TASK TO CARRY OUT:
Return the data below exactly, please, but drop the pictures.

EXTRACTED RECORDS:

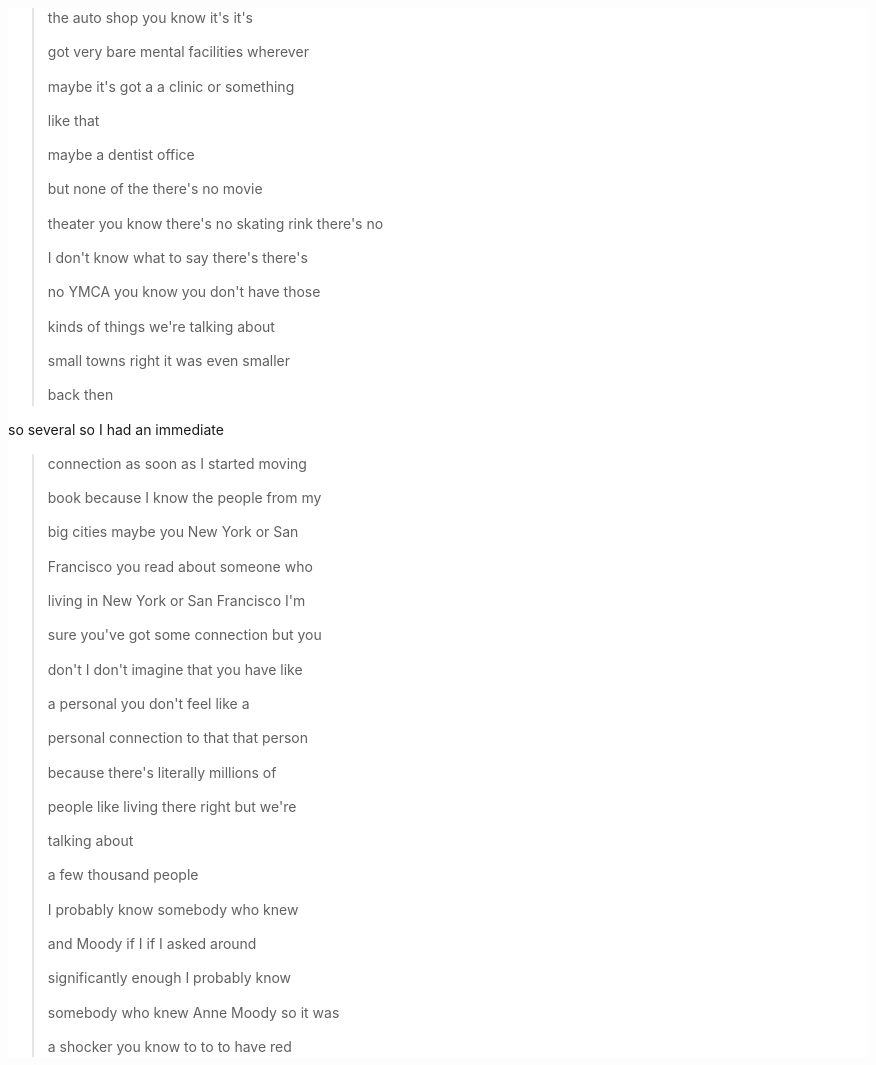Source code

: > the auto shop you know it&#39;s it&#39;s
>
> got very bare mental facilities wherever
>
> maybe it&#39;s got a a clinic or something
>
> like that
>
> maybe a dentist office
>
> but none of the there&#39;s no movie
>
> theater you know there&#39;s no 
skating rink there&#39;s no 
>
> I don&#39;t know what to say there&#39;s there&#39;s
>
> no 
YMCA you know you don&#39;t have those
>
> kinds of things we&#39;re talking about
>
> small towns right it was even smaller
>
> back then
>
> 
so several so I had an immediate
>
> connection as soon as I started moving
>
> book because I know the people from my
>
> big cities maybe you New York or San
>
> Francisco you read about someone who
>
> living in New York or San Francisco I&#39;m
>
> sure you&#39;ve got some connection but you
>
> don&#39;t I don&#39;t imagine that you have like
>
> a personal you don&#39;t feel like a
>
> personal connection to that that person
>
> because there&#39;s literally millions of
>
> people like living there right but we&#39;re
>
> talking about
>
> a few thousand people
>
> I probably know somebody who knew
>
> and Moody if I if I asked around
>
> significantly enough I probably know
>
> somebody who knew Anne Moody so it was
>
> a shocker you know to to to have red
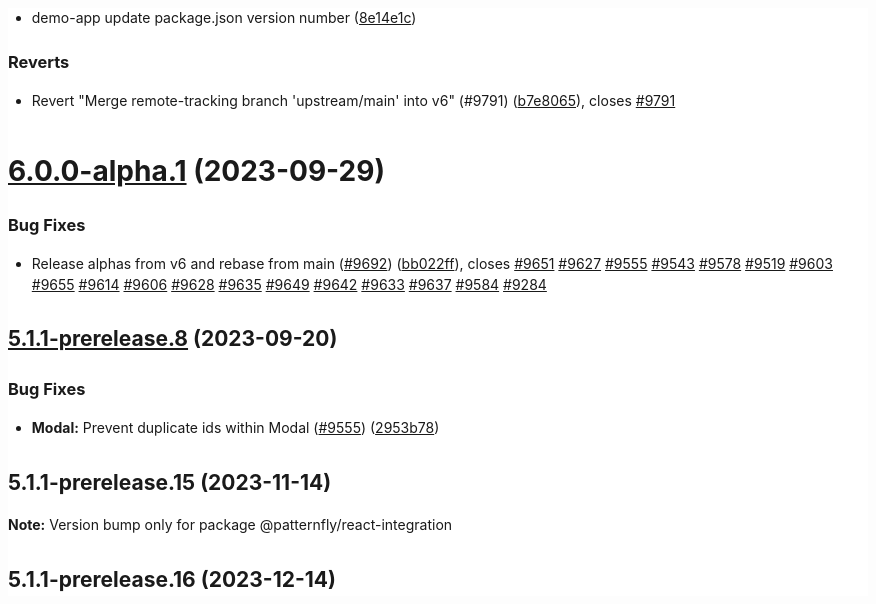 - demo-app update package.json version number ([8e14e1c](https://github.com/patternfly/patternfly-react/commit/8e14e1cc3dfbb9758210e9ebb914457bf9e34a29))

### Reverts

- Revert "Merge remote-tracking branch 'upstream/main' into v6" (#9791) ([b7e8065](https://github.com/patternfly/patternfly-react/commit/b7e80650d3e4cad7a657f6e5a3177485ca4f8c26)), closes [#9791](https://github.com/patternfly/patternfly-react/issues/9791)

# [6.0.0-alpha.1](https://github.com/patternfly/patternfly-react/compare/@patternfly/react-integration@5.1.1-prerelease.7...@patternfly/react-integration@6.0.0-alpha.1) (2023-09-29)

### Bug Fixes

- Release alphas from v6 and rebase from main ([#9692](https://github.com/patternfly/patternfly-react/issues/9692)) ([bb022ff](https://github.com/patternfly/patternfly-react/commit/bb022ffc65da8e8c5b5c984412f936cea9424676)), closes [#9651](https://github.com/patternfly/patternfly-react/issues/9651) [#9627](https://github.com/patternfly/patternfly-react/issues/9627) [#9555](https://github.com/patternfly/patternfly-react/issues/9555) [#9543](https://github.com/patternfly/patternfly-react/issues/9543) [#9578](https://github.com/patternfly/patternfly-react/issues/9578) [#9519](https://github.com/patternfly/patternfly-react/issues/9519) [#9603](https://github.com/patternfly/patternfly-react/issues/9603) [#9655](https://github.com/patternfly/patternfly-react/issues/9655) [#9614](https://github.com/patternfly/patternfly-react/issues/9614) [#9606](https://github.com/patternfly/patternfly-react/issues/9606) [#9628](https://github.com/patternfly/patternfly-react/issues/9628) [#9635](https://github.com/patternfly/patternfly-react/issues/9635) [#9649](https://github.com/patternfly/patternfly-react/issues/9649) [#9642](https://github.com/patternfly/patternfly-react/issues/9642) [#9633](https://github.com/patternfly/patternfly-react/issues/9633) [#9637](https://github.com/patternfly/patternfly-react/issues/9637) [#9584](https://github.com/patternfly/patternfly-react/issues/9584) [#9284](https://github.com/patternfly/patternfly-react/issues/9284)

## [5.1.1-prerelease.8](https://github.com/patternfly/patternfly-react/compare/@patternfly/react-integration@5.1.1-prerelease.7...@patternfly/react-integration@5.1.1-prerelease.8) (2023-09-20)

### Bug Fixes

- **Modal:** Prevent duplicate ids within Modal ([#9555](https://github.com/patternfly/patternfly-react/issues/9555)) ([2953b78](https://github.com/patternfly/patternfly-react/commit/2953b78290b3baee6cf506303c88dfc5ab9d0329))

## 5.1.1-prerelease.15 (2023-11-14)

**Note:** Version bump only for package @patternfly/react-integration

## 5.1.1-prerelease.16 (2023-12-14)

THE COMPLETED TASK:
Source code

: > the auto shop you know it&#39;s it&#39;s
>
> got very bare mental facilities wherever
>
> maybe it&#39;s got a a clinic or something
>
> like that
>
> maybe a dentist office
>
> but none of the there&#39;s no movie
>
> theater you know there&#39;s no 
skating rink there&#39;s no 
>
> I don&#39;t know what to say there&#39;s there&#39;s
>
> no 
YMCA you know you don&#39;t have those
>
> kinds of things we&#39;re talking about
>
> small towns right it was even smaller
>
> back then
>
> 
so several so I had an immediate
>
> connection as soon as I started moving
>
> book because I know the people from my
>
> big cities maybe you New York or San
>
> Francisco you read about someone who
>
> living in New York or San Francisco I&#39;m
>
> sure you&#39;ve got some connection but you
>
> don&#39;t I don&#39;t imagine that you have like
>
> a personal you don&#39;t feel like a
>
> personal connection to that that person
>
> because there&#39;s literally millions of
>
> people like living there right but we&#39;re
>
> talking about
>
> a few thousand people
>
> I probably know somebody who knew
>
> and Moody if I if I asked around
>
> significantly enough I probably know
>
> somebody who knew Anne Moody so it was
>
> a shocker you know to to to have red
 - demo-app update package.json version number ([8e14e1c](https://github.com/patternfly/patternfly-react/commit/8e14e1cc3dfbb9758210e9ebb914457bf9e34a29))

### Reverts

- Revert "Merge remote-tracking branch 'upstream/main' into v6" (#9791) ([b7e8065](https://github.com/patternfly/patternfly-react/commit/b7e80650d3e4cad7a657f6e5a3177485ca4f8c26)), closes [#9791](https://github.com/patternfly/patternfly-react/issues/9791)

# [6.0.0-alpha.1](https://github.com/patternfly/patternfly-react/compare/@patternfly/react-integration@5.1.1-prerelease.7...@patternfly/react-integration@6.0.0-alpha.1) (2023-09-29)

### Bug Fixes

- Release alphas from v6 and rebase from main ([#9692](https://github.com/patternfly/patternfly-react/issues/9692)) ([bb022ff](https://github.com/patternfly/patternfly-react/commit/bb022ffc65da8e8c5b5c984412f936cea9424676)), closes [#9651](https://github.com/patternfly/patternfly-react/issues/9651) [#9627](https://github.com/patternfly/patternfly-react/issues/9627) [#9555](https://github.com/patternfly/patternfly-react/issues/9555) [#9543](https://github.com/patternfly/patternfly-react/issues/9543) [#9578](https://github.com/patternfly/patternfly-react/issues/9578) [#9519](https://github.com/patternfly/patternfly-react/issues/9519) [#9603](https://github.com/patternfly/patternfly-react/issues/9603) [#9655](https://github.com/patternfly/patternfly-react/issues/9655) [#9614](https://github.com/patternfly/patternfly-react/issues/9614) [#9606](https://github.com/patternfly/patternfly-react/issues/9606) [#9628](https://github.com/patternfly/patternfly-react/issues/9628) [#9635](https://github.com/patternfly/patternfly-react/issues/9635) [#9649](https://github.com/patternfly/patternfly-react/issues/9649) [#9642](https://github.com/patternfly/patternfly-react/issues/9642) [#9633](https://github.com/patternfly/patternfly-react/issues/9633) [#9637](https://github.com/patternfly/patternfly-react/issues/9637) [#9584](https://github.com/patternfly/patternfly-react/issues/9584) [#9284](https://github.com/patternfly/patternfly-react/issues/9284)

## [5.1.1-prerelease.8](https://github.com/patternfly/patternfly-react/compare/@patternfly/react-integration@5.1.1-prerelease.7...@patternfly/react-integration@5.1.1-prerelease.8) (2023-09-20)

### Bug Fixes

- **Modal:** Prevent duplicate ids within Modal ([#9555](https://github.com/patternfly/patternfly-react/issues/9555)) ([2953b78](https://github.com/patternfly/patternfly-react/commit/2953b78290b3baee6cf506303c88dfc5ab9d0329))

## 5.1.1-prerelease.15 (2023-11-14)

**Note:** Version bump only for package @patternfly/react-integration

## 5.1.1-prerelease.16 (2023-12-14)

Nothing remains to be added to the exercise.